═══ DATA SUPPLIED

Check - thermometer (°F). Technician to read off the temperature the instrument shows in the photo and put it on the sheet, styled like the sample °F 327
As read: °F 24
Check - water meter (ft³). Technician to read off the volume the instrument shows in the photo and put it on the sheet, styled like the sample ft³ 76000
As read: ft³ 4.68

══════
═══ DATA SUPPLIED

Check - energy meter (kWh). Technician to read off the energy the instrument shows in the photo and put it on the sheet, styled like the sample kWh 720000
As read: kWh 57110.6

══════

- [YOUR OBJECTIVE]:
Copy out the material word for word, starting at the line that contains "Check - water" and stopping after the line that contains "As read: ft³ 4.68".

- [SOLUTION FOR THIS TASK]:
Check - water meter (ft³). Technician to read off the volume the instrument shows in the photo and put it on the sheet, styled like the sample ft³ 76000
As read: ft³ 4.68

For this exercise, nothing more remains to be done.